[作業内容]:
1. 牛の飼育実験に関する抜粋のうち、「実験が終わった後で」で始まる段落を、主な事実を残して箇条書きで短くまとめてください。
2. 牛の飼育実験に関する抜粋から、「実験が終わった後で一部の雌牛」を含む語句で始まり「で体重は36ポンドであった。」で終わる部分を、一字一句変えずに書き写してください。

[抜粋]:
————

小麦餌は化学分析により他の餌よりカルシウム、マグネシウム、カリウムの少ないことが知られていた。したがって小麦餌飼育の2匹の雌牛は最初の1年間はこれらの水準が他の餌と同じになるようにサプレメントを行った。雌牛の条件はとくに良くはならなかった。そのうちの1匹から産まれた子牛は小さく弱く、数時間しか生きられなかった。

実験が終わった後で一部の雌牛は次の1年間 (1910-1911)他の餌に切り替えられた。小麦からトウモロコシに切り替えられた1匹は活力も健康も急速に改良された。前の2年に産んだ子牛の体重は47および48ポンドであったが、その次の年に産まれた子牛の体重は81ポンドであった。トウモロコシ餌から小麦餌に切り替えカルシウム、マグネシウム、カリウムをサプレメントされた雌牛は悪化した。以前の2年の子牛の体重は93、85ポンドであったが、18日早い死産で体重は36ポンドであった。

————

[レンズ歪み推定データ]

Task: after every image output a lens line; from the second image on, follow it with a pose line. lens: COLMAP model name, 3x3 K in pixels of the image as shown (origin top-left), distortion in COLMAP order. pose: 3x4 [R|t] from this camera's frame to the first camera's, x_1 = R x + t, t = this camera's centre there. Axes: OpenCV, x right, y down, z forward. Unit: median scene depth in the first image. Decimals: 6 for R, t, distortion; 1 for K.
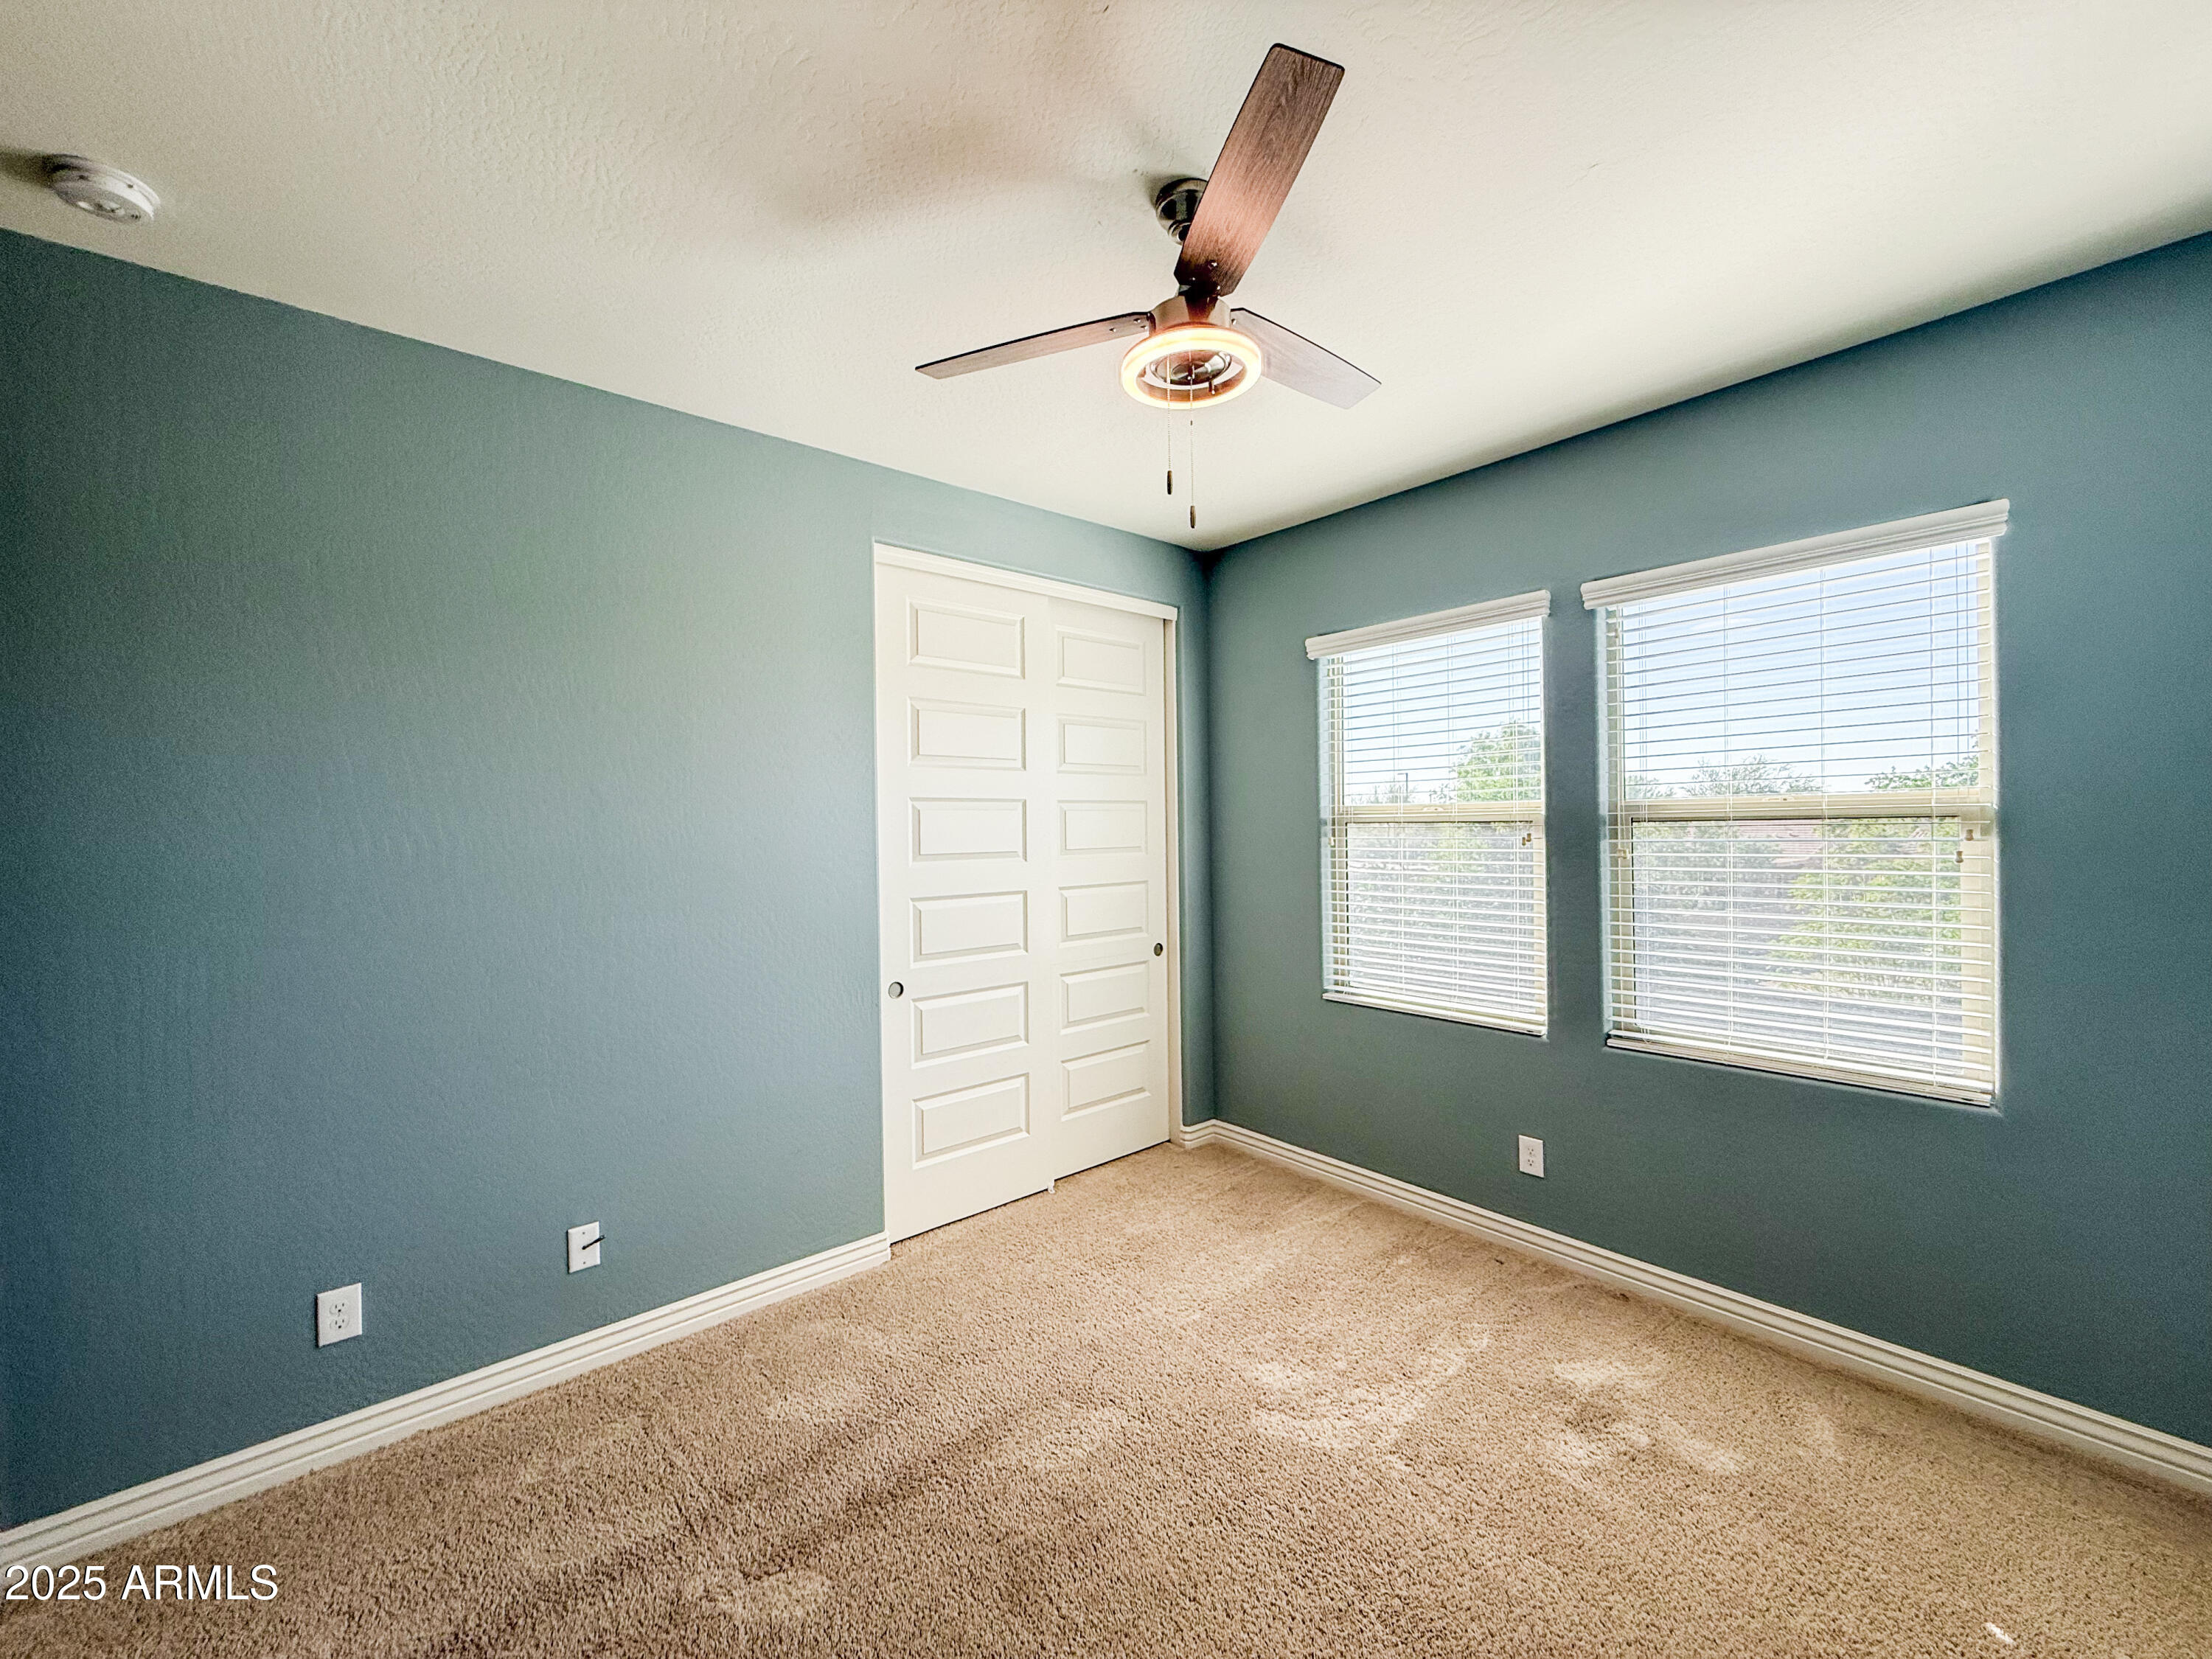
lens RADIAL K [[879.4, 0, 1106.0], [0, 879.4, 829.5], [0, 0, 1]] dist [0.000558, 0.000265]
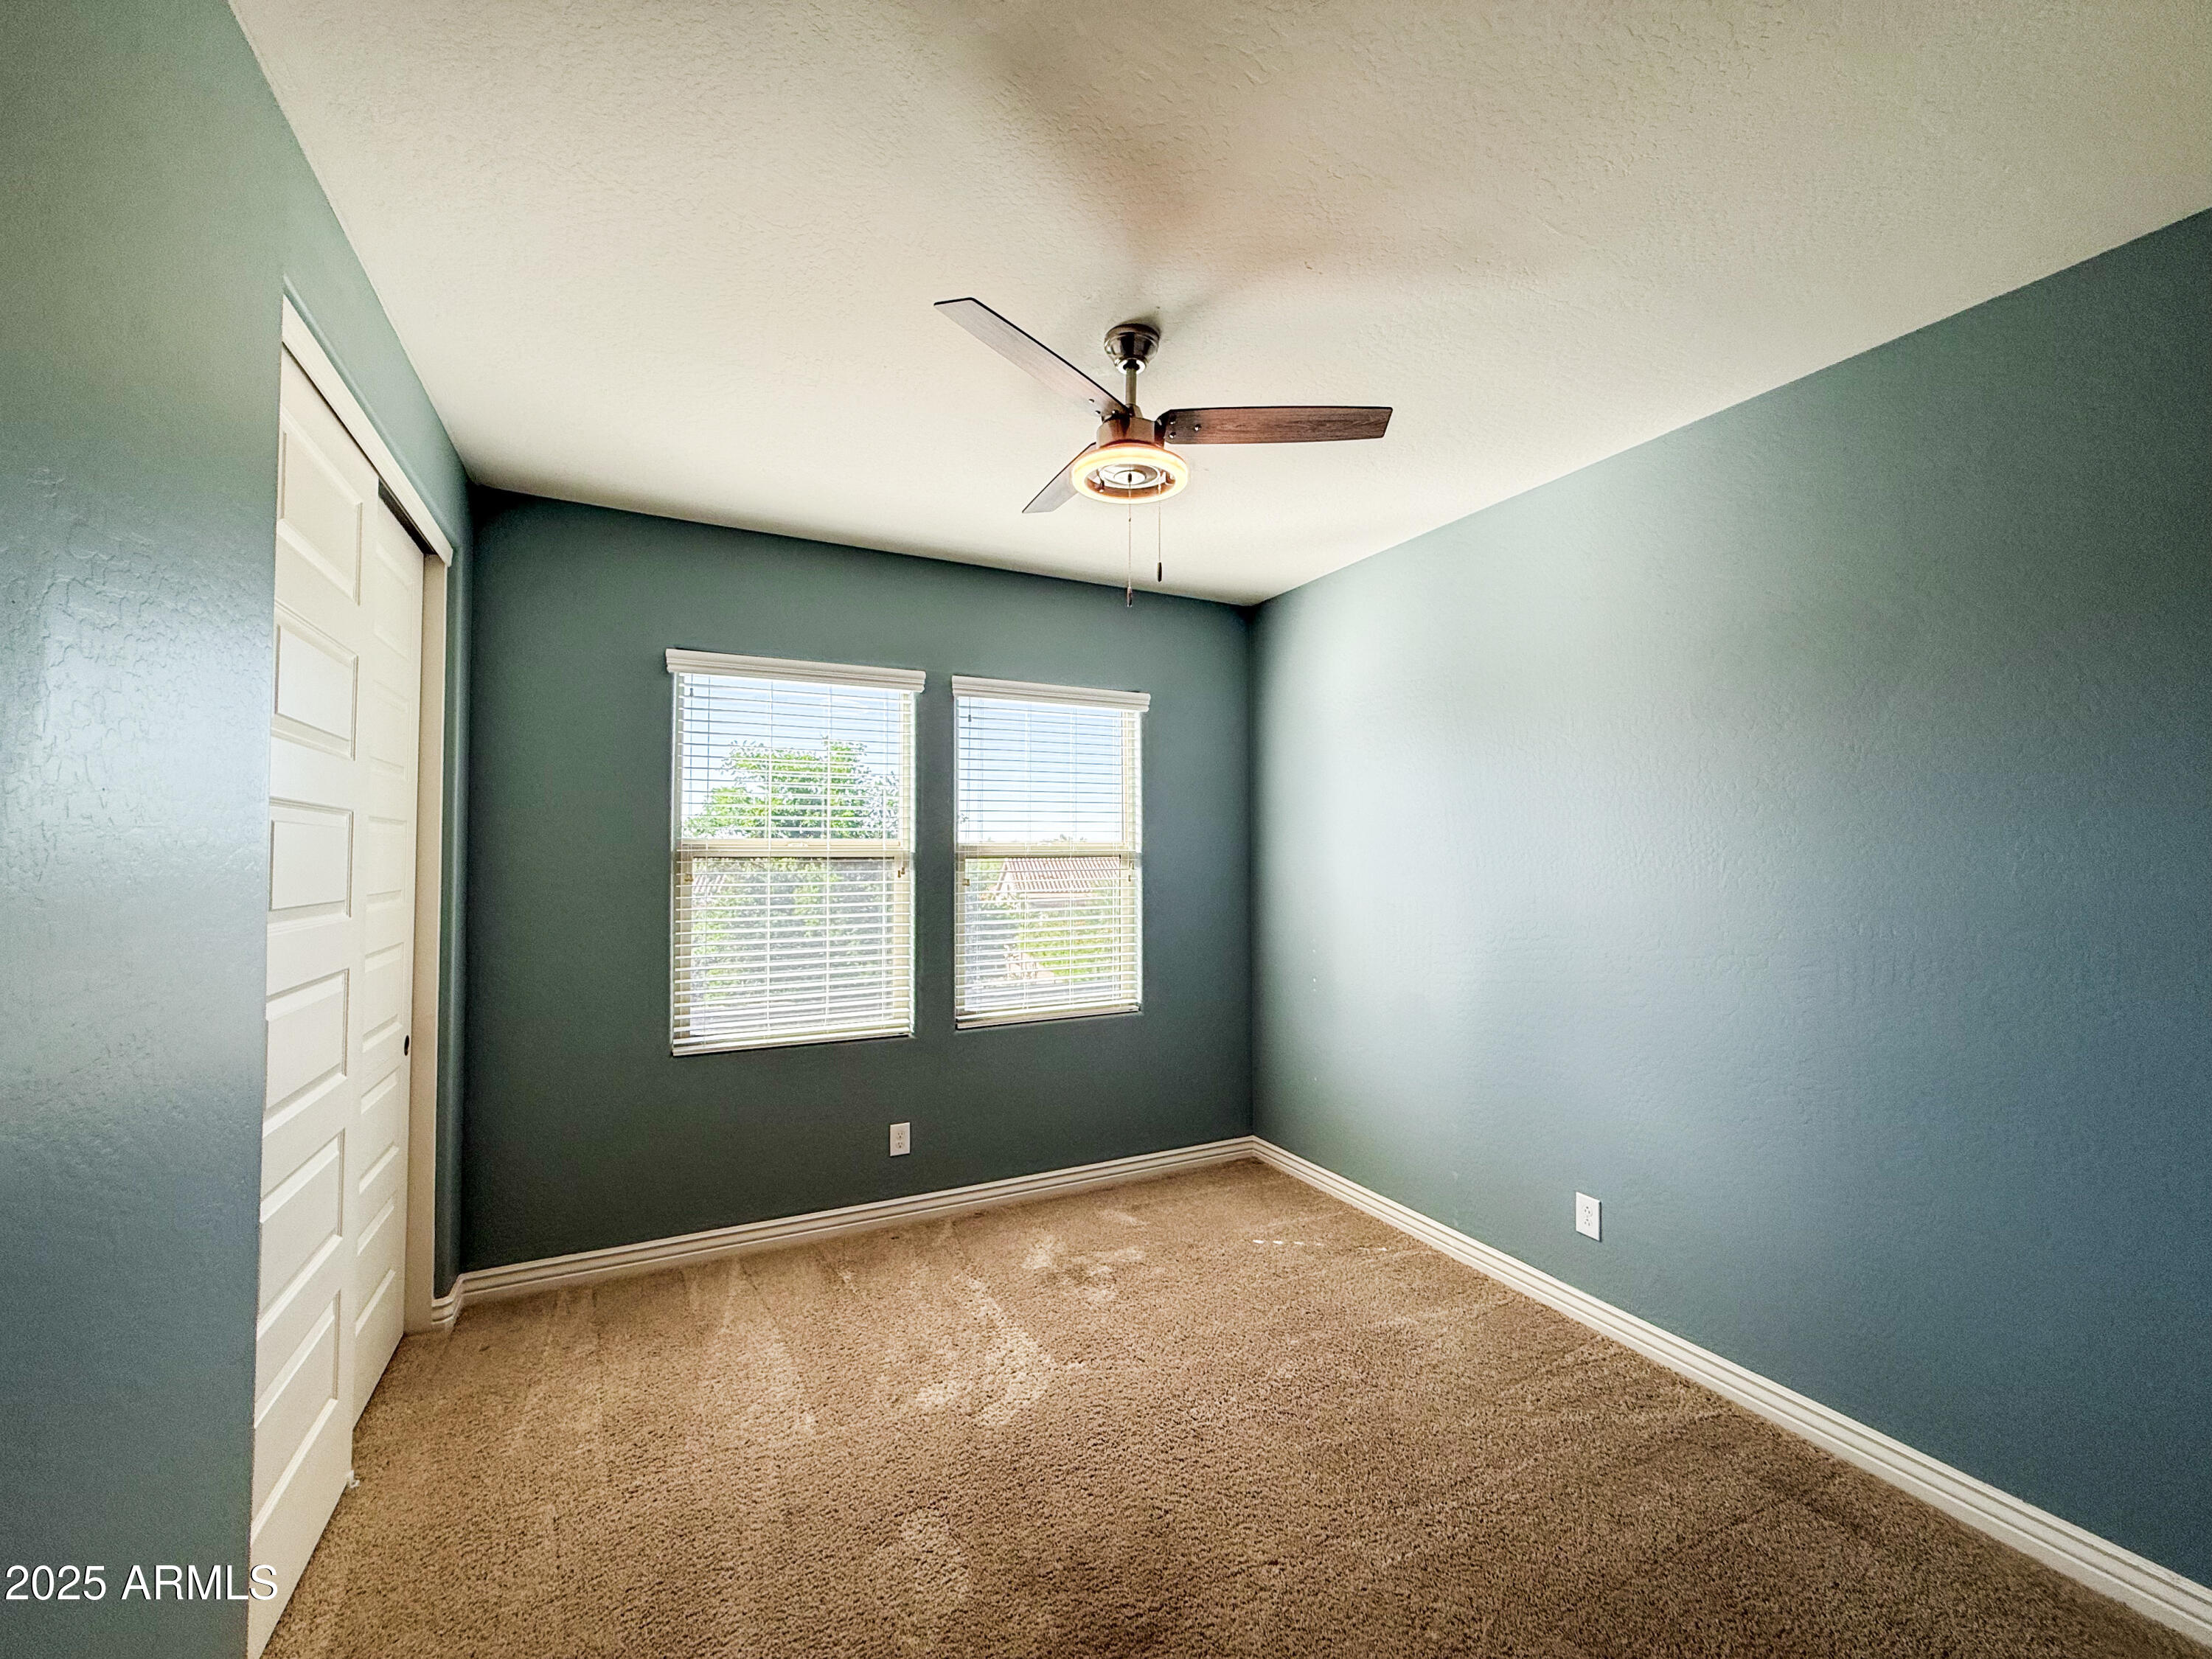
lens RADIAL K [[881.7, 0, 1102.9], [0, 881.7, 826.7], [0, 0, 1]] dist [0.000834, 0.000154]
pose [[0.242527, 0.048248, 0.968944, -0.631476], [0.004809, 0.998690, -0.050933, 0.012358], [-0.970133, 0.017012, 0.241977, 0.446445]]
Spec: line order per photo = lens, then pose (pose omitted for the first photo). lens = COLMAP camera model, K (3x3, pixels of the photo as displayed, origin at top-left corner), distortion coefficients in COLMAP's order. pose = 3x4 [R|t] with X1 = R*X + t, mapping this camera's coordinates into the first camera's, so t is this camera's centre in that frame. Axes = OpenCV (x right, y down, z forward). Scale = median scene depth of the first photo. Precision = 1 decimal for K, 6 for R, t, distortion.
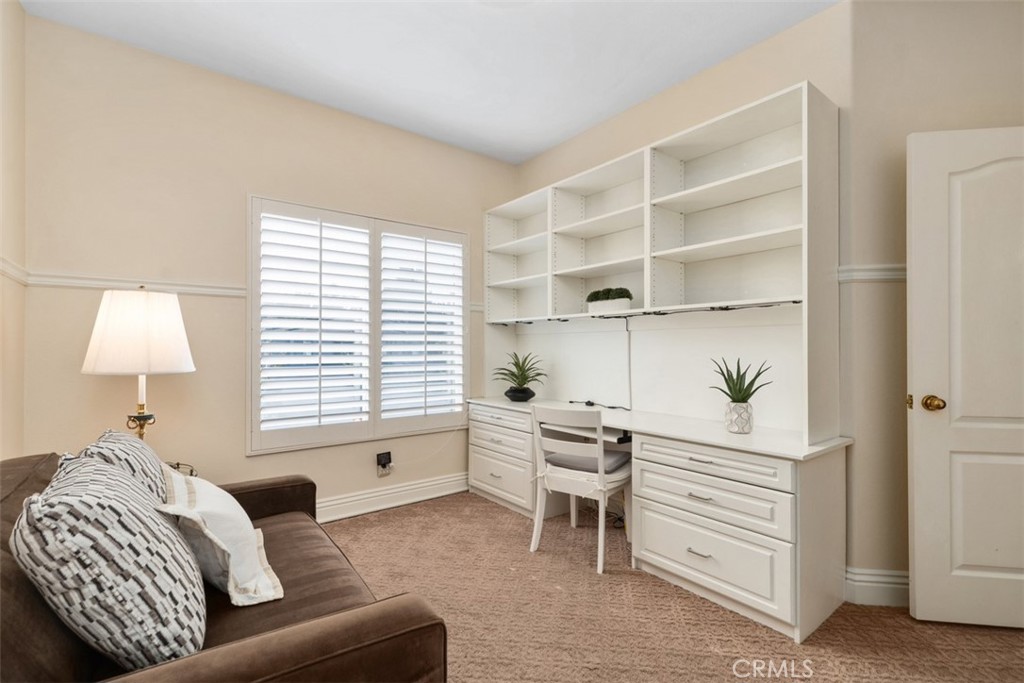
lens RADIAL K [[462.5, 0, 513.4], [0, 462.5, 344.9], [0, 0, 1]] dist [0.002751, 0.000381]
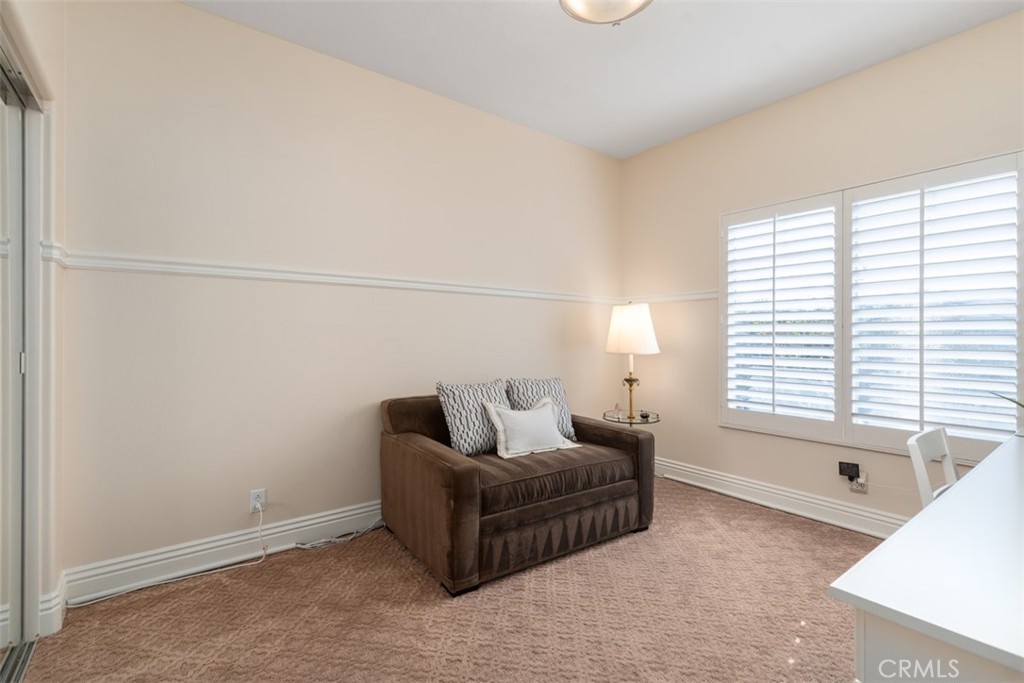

————

[想定回答]:
1.
- 実験終了後の1年間（1910-1911）、一部の雌牛の餌が切り替えられた。
- 小麦からトウモロコシに替えた1匹は、活力も健康も急速に改善した。子牛の体重は前の2年が47ポンドと48ポンド、翌年は81ポンドだった。
- トウモロコシから小麦に替え、カルシウム、マグネシウム、カリウムを補った雌牛は悪化した。子牛の体重は前の2年が93ポンドと85ポンドだった。翌年は18日早い死産で、体重は36ポンドだった。

2.
実験が終わった後で一部の雌牛は次の1年間 (1910-1911)他の餌に切り替えられた。小麦からトウモロコシに切り替えられた1匹は活力も健康も急速に改良された。前の2年に産んだ子牛の体重は47および48ポンドであったが、その次の年に産まれた子牛の体重は81ポンドであった。トウモロコシ餌から小麦餌に切り替えカルシウム、マグネシウム、カリウムをサプレメントされた雌牛は悪化した。以前の2年の子牛の体重は93、85ポンドであったが、18日早い死産で体重は36ポンドであった。